Québec consacrera 4 milliards de plus à la relance économique

Au chapitre de l’aide au développement régional (523 millions en cinq ans), l’industrie touristique québécoise bénéficiera du plus gros coup de pouce, avec une aide de 205 millions qui viendra s’ajouter aux 750 millions déjà annoncés au printemps dernier.
Photo: Olivier Zuida Le Devoir Au chapitre de l’aide au développement régional (523 millions en cinq ans), l’industrie touristique québécoise bénéficiera du plus gros coup de pouce, avec une aide de 205 millions qui viendra s’ajouter aux 750 millions déjà annoncés au printemps dernier.

Le gouvernement Legault consacrera 4 milliards de dollars supplémentaires en cinq ans pour accélérer le redécollage de l’économie et améliorer ses perspectives de croissance future. Il compte notamment mener un blitz dans le branchement des Québécois à Internet haute vitesse et encourager l’investissement dans de nouvelles technologies, mais aussi réduire les impôts des PME et donner un coup de pouce au secteur touristique en région.

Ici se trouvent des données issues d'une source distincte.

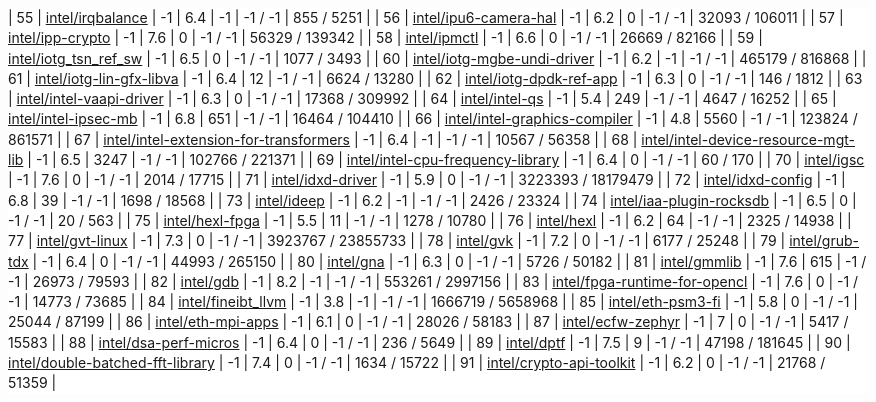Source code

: | 55 | [intel/irqbalance](https://github.com/intel/irqbalance) | -1 | 6.4 | -1 | -1 / -1 | 855 / 5251 |
| 56 | [intel/ipu6-camera-hal](https://github.com/intel/ipu6-camera-hal) | -1 | 6.2 | 0 | -1 / -1 | 32093 / 106011 |
| 57 | [intel/ipp-crypto](https://github.com/intel/ipp-crypto) | -1 | 7.6 | 0 | -1 / -1 | 56329 / 139342 |
| 58 | [intel/ipmctl](https://github.com/intel/ipmctl) | -1 | 6.6 | 0 | -1 / -1 | 26669 / 82166 |
| 59 | [intel/iotg_tsn_ref_sw](https://github.com/intel/iotg_tsn_ref_sw) | -1 | 6.5 | 0 | -1 / -1 | 1077 / 3493 |
| 60 | [intel/iotg-mgbe-undi-driver](https://github.com/intel/iotg-mgbe-undi-driver) | -1 | 6.2 | -1 | -1 / -1 | 465179 / 816868 |
| 61 | [intel/iotg-lin-gfx-libva](https://github.com/intel/iotg-lin-gfx-libva) | -1 | 6.4 | 12 | -1 / -1 | 6624 / 13280 |
| 62 | [intel/iotg-dpdk-ref-app](https://github.com/intel/iotg-dpdk-ref-app) | -1 | 6.3 | 0 | -1 / -1 | 146 / 1812 |
| 63 | [intel/intel-vaapi-driver](https://github.com/intel/intel-vaapi-driver) | -1 | 6.3 | 0 | -1 / -1 | 17368 / 309992 |
| 64 | [intel/intel-qs](https://github.com/intel/intel-qs) | -1 | 5.4 | 249 | -1 / -1 | 4647 / 16252 |
| 65 | [intel/intel-ipsec-mb](https://github.com/intel/intel-ipsec-mb) | -1 | 6.8 | 651 | -1 / -1 | 16464 / 104410 |
| 66 | [intel/intel-graphics-compiler](https://github.com/intel/intel-graphics-compiler) | -1 | 4.8 | 5560 | -1 / -1 | 123824 / 861571 |
| 67 | [intel/intel-extension-for-transformers](https://github.com/intel/intel-extension-for-transformers) | -1 | 6.4 | -1 | -1 / -1 | 10567 / 56358 |
| 68 | [intel/intel-device-resource-mgt-lib](https://github.com/intel/intel-device-resource-mgt-lib) | -1 | 6.5 | 3247 | -1 / -1 | 102766 / 221371 |
| 69 | [intel/intel-cpu-frequency-library](https://github.com/intel/intel-cpu-frequency-library) | -1 | 6.4 | 0 | -1 / -1 | 60 / 170 |
| 70 | [intel/igsc](https://github.com/intel/igsc) | -1 | 7.6 | 0 | -1 / -1 | 2014 / 17715 |
| 71 | [intel/idxd-driver](https://github.com/intel/idxd-driver) | -1 | 5.9 | 0 | -1 / -1 | 3223393 / 18179479 |
| 72 | [intel/idxd-config](https://github.com/intel/idxd-config) | -1 | 6.8 | 39 | -1 / -1 | 1698 / 18568 |
| 73 | [intel/ideep](https://github.com/intel/ideep) | -1 | 6.2 | -1 | -1 / -1 | 2426 / 23324 |
| 74 | [intel/iaa-plugin-rocksdb](https://github.com/intel/iaa-plugin-rocksdb) | -1 | 6.5 | 0 | -1 / -1 | 20 / 563 |
| 75 | [intel/hexl-fpga](https://github.com/intel/hexl-fpga) | -1 | 5.5 | 11 | -1 / -1 | 1278 / 10780 |
| 76 | [intel/hexl](https://github.com/intel/hexl) | -1 | 6.2 | 64 | -1 / -1 | 2325 / 14938 |
| 77 | [intel/gvt-linux](https://github.com/intel/gvt-linux) | -1 | 7.3 | 0 | -1 / -1 | 3923767 / 23855733 |
| 78 | [intel/gvk](https://github.com/intel/gvk) | -1 | 7.2 | 0 | -1 / -1 | 6177 / 25248 |
| 79 | [intel/grub-tdx](https://github.com/intel/grub-tdx) | -1 | 6.4 | 0 | -1 / -1 | 44993 / 265150 |
| 80 | [intel/gna](https://github.com/intel/gna) | -1 | 6.3 | 0 | -1 / -1 | 5726 / 50182 |
| 81 | [intel/gmmlib](https://github.com/intel/gmmlib) | -1 | 7.6 | 615 | -1 / -1 | 26973 / 79593 |
| 82 | [intel/gdb](https://github.com/intel/gdb) | -1 | 8.2 | -1 | -1 / -1 | 553261 / 2997156 |
| 83 | [intel/fpga-runtime-for-opencl](https://github.com/intel/fpga-runtime-for-opencl) | -1 | 7.6 | 0 | -1 / -1 | 14773 / 73685 |
| 84 | [intel/fineibt_llvm](https://github.com/intel/fineibt_llvm) | -1 | 3.8 | -1 | -1 / -1 | 1666719 / 5658968 |
| 85 | [intel/eth-psm3-fi](https://github.com/intel/eth-psm3-fi) | -1 | 5.8 | 0 | -1 / -1 | 25044 / 87199 |
| 86 | [intel/eth-mpi-apps](https://github.com/intel/eth-mpi-apps) | -1 | 6.1 | 0 | -1 / -1 | 28026 / 58183 |
| 87 | [intel/ecfw-zephyr](https://github.com/intel/ecfw-zephyr) | -1 | 7 | 0 | -1 / -1 | 5417 / 15583 |
| 88 | [intel/dsa-perf-micros](https://github.com/intel/dsa-perf-micros) | -1 | 6.4 | 0 | -1 / -1 | 236 / 5649 |
| 89 | [intel/dptf](https://github.com/intel/dptf) | -1 | 7.5 | 9 | -1 / -1 | 47198 / 181645 |
| 90 | [intel/double-batched-fft-library](https://github.com/intel/double-batched-fft-library) | -1 | 7.4 | 0 | -1 / -1 | 1634 / 15722 |
| 91 | [intel/crypto-api-toolkit](https://github.com/intel/crypto-api-toolkit) | -1 | 6.2 | 0 | -1 / -1 | 21768 / 51359 |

« Nous nous donnons deux ans pour que tous les emplois perdus depuis la pandémie soient récupérés et pour que l’économie québécoise retrouve son plein potentiel, a déclaré jeudi le ministre des Finances du Québec, Eric Girard, en dévoilant son nouveau budget. C’est notre responsabilité d’accélérer la croissance et la transition vers l’économie de l’avenir. »

Au centre de ses mesures visant à accroître la productivité et l’investissement se trouve une enveloppe de 1,3 milliard pour brancher 116 000 nouveaux foyers aux services désormais « essentiels » d’Internet haute vitesse avant la fin de l’année prochaine. Comptant sur une contribution financière d’Ottawa, la nouvelle mesure viendra s’ajouter à un autre programme de 100 millions lancé en 2016 et n’étant parvenu, jusqu’à présent, qu’à brancher le quart des 90 000 foyers visés, ainsi qu’à un autre programme de 400 millions et lancé en 2019, celui-là, dont les travaux de branchement de 40 000 foyers additionnels « débuteront sous peu ».

Nous nous donnons deux ans pour que tous les emplois perdus depuis la pandémie soient récupérés

 

Pour stimuler les entreprises à investir dans les nouvelles technologies, Québec consacrera trois quarts de milliard à une bonification de programmes de crédits d’impôt déjà existants, mais réduira aussi le fardeau fiscal de 70 000 petites et moyennes entreprises (PME). La diminution de 4 % à 3,2 % de leur taux d’imposition leur permettra de revenir au niveau de l’Ontario et coûtera à l’État 70 millions par année, ou 346 millions sur cinq ans.

« Toujours en pandémie »

Comme « nous sommes toujours en pandémie », a rappelé Eric Girard, près de 200 millions seront ajoutés cette année aux programmes d’aide financière d’urgence et plus du double de ce montant sera consacré, les prochaines années, à une meilleure intégration des immigrants au marché du travail (246 millions) ainsi qu’au soutien de la formation et de la requalification de la main-d’œuvre (158 millions) dans l’espoir de rediriger des travailleurs vers les secteurs technologiques, mais aussi les services de garde.

Au chapitre de l’aide au développement régional (523 millions en cinq ans), l’industrie touristique québécoise bénéficiera du plus gros coup de pouce, avec une aide de 205 millions qui viendra s’ajouter aux 750 millions déjà annoncés au printemps dernier. Parmi les nombreuses petites mesures annoncées, on en trouve plusieurs destinées au secteur forestier (93 millions) et à la modernisation des infrastructures régionales (92 millions).

 

Ces mesures de relance et de transition économique de 4 milliards ne viennent pas seules, a fait valoir Eric Girard. Elles doivent être additionnées à toutes les autres initiatives annoncées en santé, en éducation, en culture et en culture, sans parler du Plan pour une économie verte 2030 lancé en novembre et doté d’une enveloppe de 6,7 milliards.

La Fédération des chambres de commerce du Québec s’est dite satisfaite « des grandes lignes du budget » et s’est notamment réjouie de la baisse d’impôt applicable aux premiers 500 000 $ de revenus des PME. Elle a toutefois regretté que les programmes d’aide financière d’urgence de Québec restent toujours aussi difficiles d’accès pour les entreprises. À l’instar des Manufacturiers et exportateurs du Québec, elle a aussi déploré que le gouvernement ne s’attaque pas plus vigoureusement au problème de rareté de main-d’œuvre, notamment en limitant la formation professionnelle à celle que l’on peut recevoir à l’école sans penser à celle qui devrait aussi se donner dans les entreprises.